Of all steel and ash construction, the machine used a factory supplied radiator cowling forward of which was a fairing covering dummy dumb irons onto which was painted the registration number. The running gear comprised a production Austin chassis and mechanicals with a raked steering column.
Large flowing wings kept the elements from the occupants. ‘As was fashionable with many Australian models of this period, fixed split front windscreens were mounted on the scuttle with no provision of any weather protection’, many thanks to Tony Johns on this little Austin.
Keen spectators taking a look at competitors in the Wirlinga paddock prior to the 1938 Interstate Grand Prix.
Car #3 is Tim Joshua’s Frazer Nash, not too far from being restored, alongside is former Maroubra ace Hope Bartlett’s MG Q Type and then car #6, the winning Ford V8 Spl of Phillips/Parsons.
Billycart race in Pemberton Street, Albury 1940s.
Too much roll stiffness? is that right front taking some air. I wonder if either of these two young tyros progressed to motorised competition?
I’m sure one of you will be able to help with the Dodge Ute model year, 1930s, i’m also intrigued to know the address of Albury Motors Pty. Ltd.
The CA Williamson Chrysler ahead of G Winton, AC and L Evans Vauxhall, Wirlinga 1938.

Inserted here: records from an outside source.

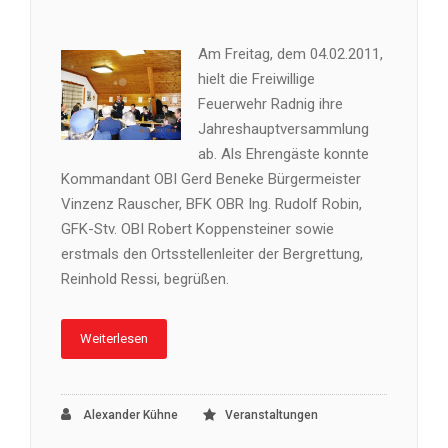
Am Freitag, dem 04.02.2011,
hielt die Freiwillige
Feuerwehr Radnig ihre
Jahreshauptversammlung
ab. Als Ehrengäste konnte
Kommandant OBI Gerd Beneke Bürgermeister
Vinzenz Rauscher, BFK OBR Ing. Rudolf Robin,
GFK-Stv. OBI Robert Koppensteiner sowie
erstmals den Ortsstellenleiter der Bergrettung,
Reinhold Ressi, begrüßen.
Weiterlesen
Alexander Kühne
Veranstaltungen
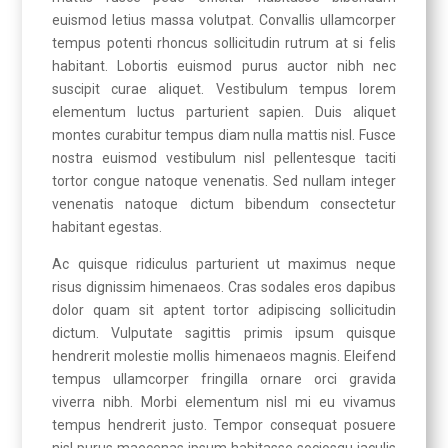
euismod letius massa volutpat. Convallis ullamcorper
tempus potenti rhoncus sollicitudin rutrum at si felis
habitant. Lobortis euismod purus auctor nibh nec
suscipit curae aliquet. Vestibulum tempus lorem
elementum luctus parturient sapien. Duis aliquet
montes curabitur tempus diam nulla mattis nisl. Fusce
nostra euismod vestibulum nisl pellentesque taciti
tortor congue natoque venenatis. Sed nullam integer
venenatis natoque dictum bibendum consectetur
habitant egestas.
Ac quisque ridiculus parturient ut maximus neque
risus dignissim himenaeos. Cras sodales eros dapibus
dolor quam sit aptent tortor adipiscing sollicitudin
dictum. Vulputate sagittis primis ipsum quisque
hendrerit molestie mollis himenaeos magnis. Eleifend
tempus ullamcorper fringilla ornare orci gravida
viverra nibh. Morbi elementum nisl mi eu vivamus
tempus hendrerit justo. Tempor consequat posuere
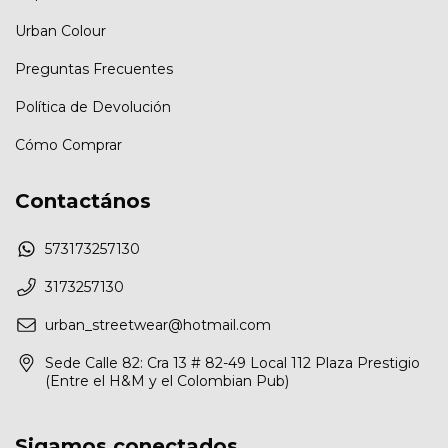
Urban Colour
Preguntas Frecuentes
Política de Devolución
Cómo Comprar
Contactános
573173257130
3173257130
urban_streetwear@hotmail.com
Sede Calle 82: Cra 13 # 82-49 Local 112 Plaza Prestigio
(Entre el H&M y el Colombian Pub)
Sigamos conectados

Golden Arrow on display in Albury, a bit on the machine here; https://primotipo.com/2019/06/04/wot-the-bloody-ell-is-that/
Bill Boddy, in MotorSport, wrote that after an exhibition tour of Australia the car returned to England, that line is written in such a way which implies the car made the trip here after setting the Land Speed Record at Daytona at 231.446 mph on 13 March 1929. So, its later in 1929, the machine was owned by the Wakefield Company, clearly a lot of Castrol lubricants were sold here at the time.

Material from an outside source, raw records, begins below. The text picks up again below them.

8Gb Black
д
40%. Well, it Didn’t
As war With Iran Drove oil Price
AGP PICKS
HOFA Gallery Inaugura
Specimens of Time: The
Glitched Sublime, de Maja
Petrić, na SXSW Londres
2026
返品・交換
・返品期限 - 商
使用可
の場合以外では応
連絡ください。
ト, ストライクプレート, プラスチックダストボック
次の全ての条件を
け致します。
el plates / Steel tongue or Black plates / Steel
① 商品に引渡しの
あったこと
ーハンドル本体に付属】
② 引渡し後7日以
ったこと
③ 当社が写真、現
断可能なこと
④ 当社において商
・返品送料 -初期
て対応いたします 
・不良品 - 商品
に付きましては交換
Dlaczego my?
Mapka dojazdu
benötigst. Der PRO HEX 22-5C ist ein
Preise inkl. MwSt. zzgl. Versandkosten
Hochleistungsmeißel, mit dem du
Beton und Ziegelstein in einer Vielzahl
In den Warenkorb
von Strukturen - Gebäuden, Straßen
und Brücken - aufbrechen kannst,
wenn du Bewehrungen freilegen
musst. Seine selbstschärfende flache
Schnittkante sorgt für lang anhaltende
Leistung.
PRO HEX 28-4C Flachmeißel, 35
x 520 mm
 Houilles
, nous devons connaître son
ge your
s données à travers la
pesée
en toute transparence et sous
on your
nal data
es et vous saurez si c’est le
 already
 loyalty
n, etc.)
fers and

Sir Henry Segrave was later killed aboard ‘Miss England II’ on 13 June 1930 after raising the Water Speed Record to 98.76 mph at Lake Windemere.
Tony John’s sent in a snippet from the April Fools Day edition of the 1931 ‘Bulletin’. “Drag” wrote ‘It is not often that one finds a car that has travelled 43,000 miles without an overhaul, and a racing car at that…the late Segrave’s Golden Arrow…left England on February 6 for the Buenos Aires exhibition after having made a tour of the Dominions. All its journeying has been done on board a ship, with the result that it has covered, by this means, over 1,000 times the distance it has done under its own power.’
Credits…
John J Dallinger, Tony Johns Collection, Terdich Collection-VSCC scanned by Graham Miller and shared by his son David via Tony Johns
Etcetera…
After upload our friend Tony Johns got in touch with these photos, ‘Having read your post i now understand the origin of these two photos in the Arthur Terdich Collection (winner of 1929 AGP @ Phillip Island). I was not aware the Golden Arrow ever came to Australia’ nor was I.

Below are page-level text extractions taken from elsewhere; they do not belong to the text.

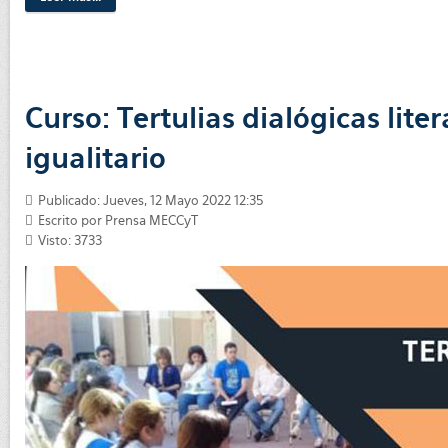
Curso: Tertulias dialógicas lite
igualitario
Publicado: Jueves, 12 Mayo 2022 12:35
Escrito por Prensa MECCyT
Visto: 3733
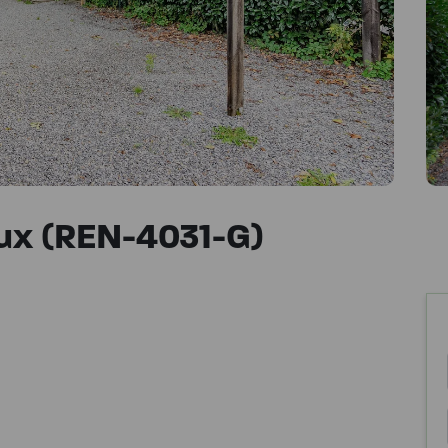
ux (REN-4031-G)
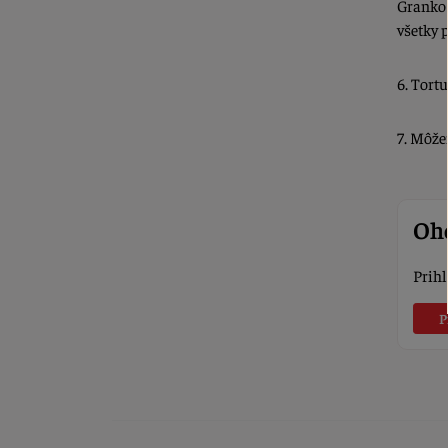
Granko 
všetky 
6. Tort
7. Môže
Oho
Prihl
P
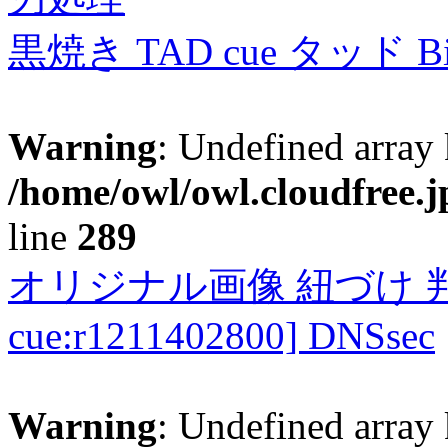
黒焼き TAD cue タッド 
Warning
: Undefined array 
/home/owl/owl.cloudfree.j
line
289
オリジナル画像 紐づけ 判定
cue:r1211402800] DNSsec
Warning
: Undefined array 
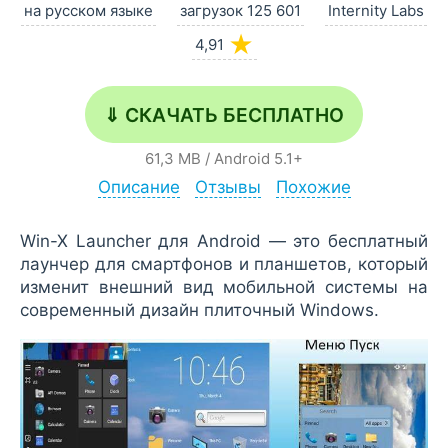
на русском языке
загрузок 125 601
Internity Labs
★
4,91
⇓ СКАЧАТЬ БЕСПЛАТНО
61,3 MB
/
Android
5.1+
Описание
Отзывы
Похожие
Win-X Launcher для Android — это бесплатный
лаунчер для смартфонов и планшетов, который
изменит внешний вид мобильной системы на
современный дизайн плиточный Windows.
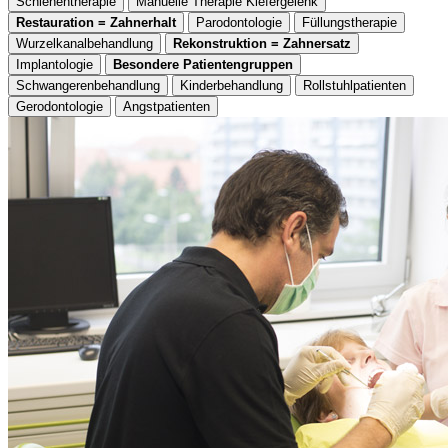
Schienentherapie
Manuelle Therapie Kiefergelenk
Restauration = Zahnerhalt
Parodontologie
Füllungstherapie
Wurzelkanalbehandlung
Rekonstruktion = Zahnersatz
Implantologie
Besondere Patientengruppen
Schwangerenbehandlung
Kinderbehandlung
Rollstuhlpatienten
Gerodontologie
Angstpatienten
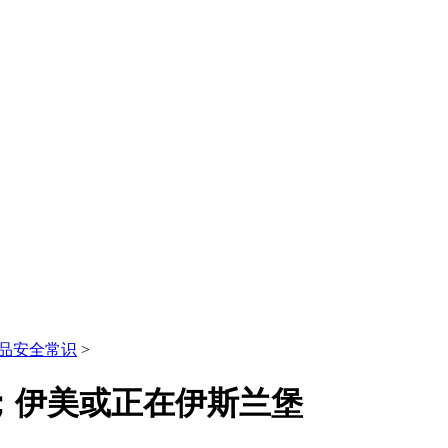
品安全常识
>
申请；伊美或正在伊斯兰堡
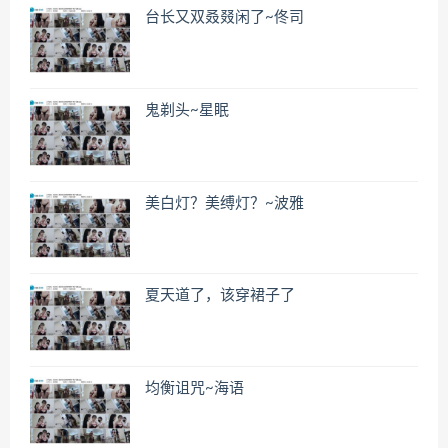
台长又双叒叕闲了~佟司
鬼剃头~星眠
美白灯？美缚灯？~波雅
夏天道了，该穿裙子了
均衡诅咒~海语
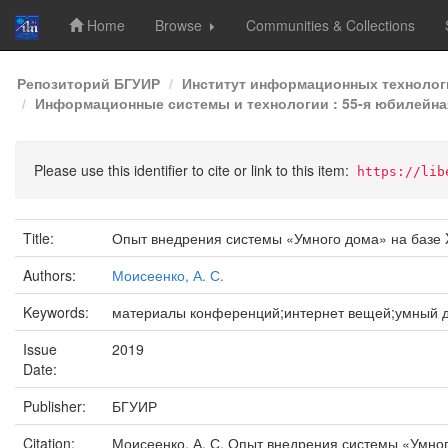
Home
Browse
Communities & Collections
Skip
Репозиторий БГУИР
Институт информационных технолог
navigation
Информационные системы и технологии : 55-я юбилейная
Please use this identifier to cite or link to this item:
https://lib
Title:
Опыт внедрения системы «Умного дома» на базе X
Authors:
Моисеенко, А. С.
Keywords:
материалы конференций;интернет вещей;умный 
Issue
2019
Date:
Publisher:
БГУИР
Citation:
Моисеенко, А. С. Опыт внедрения системы «Умног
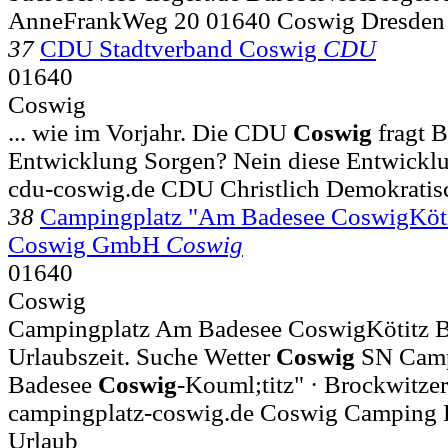
AnneFrankWeg 20 01640 Coswig Dresden 
37
CDU Stadtverband Coswig
CDU
01640
Coswig
... wie im Vorjahr. Die CDU
Coswig
fragt B
Entwicklung Sorgen? Nein diese Entwicklu
cdu-coswig.de CDU Christlich Demokratis
38
Campingplatz "Am Badesee CoswigKöti
Coswig GmbH
Coswig
01640
Coswig
Campingplatz Am Badesee CoswigKötitz Bad
Urlaubszeit. Suche Wetter
Coswig
SN Camp
Badesee
Coswig
-Kouml;titz" · Brockwitzer
campingplatz-coswig.de Coswig Camping B
Urlaub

Some quick work on Trove reveals the car did a comprehensive tour of Australia in April-May 1930 taking in the west, and eastern seaboard, with over 70,000 people reported as seeing the car in Sydney’s showgrounds.
23.9 litre Napier Lion VIIA W-12 engine produced 930bhp @ 3,400rpm. Designed by John Samuel Irving and built at Kenelm Lee Guinness’ Robinhood Engineering Works Ltd, at Putney Vale, in 1928. First run in January 1929, LSR of 231.362mph at Daytona on March 11, 1929.
Terdich was a Melburnian so the above photograph was probably taken at the Royal Exhibition Buildings in the first week of May, ‘Motorclassica’ is held there these days, car shows continue at the marvellous old venue.
Checkout the rare, period cockpit shot of Bluebird below, it is not clear if Bluebird was touring at the same time as Golden Arrow.
‘Not sure that a current F1 driver would have time to read all the instruments’ Tony wryly observes. There are ten gauges to take in whilst travelling over 200mph- tach, petrol, blower (pressure or temps?) , one obscured, a clock!, then to the left are a car club and St Christopher badges?, then an adjustable knob on the chassis rail itself. On the right are axle temp, water, another temp gauge with another two at the bottom, plus Malcolm Campbell Ltd and Blue Bird brass plates.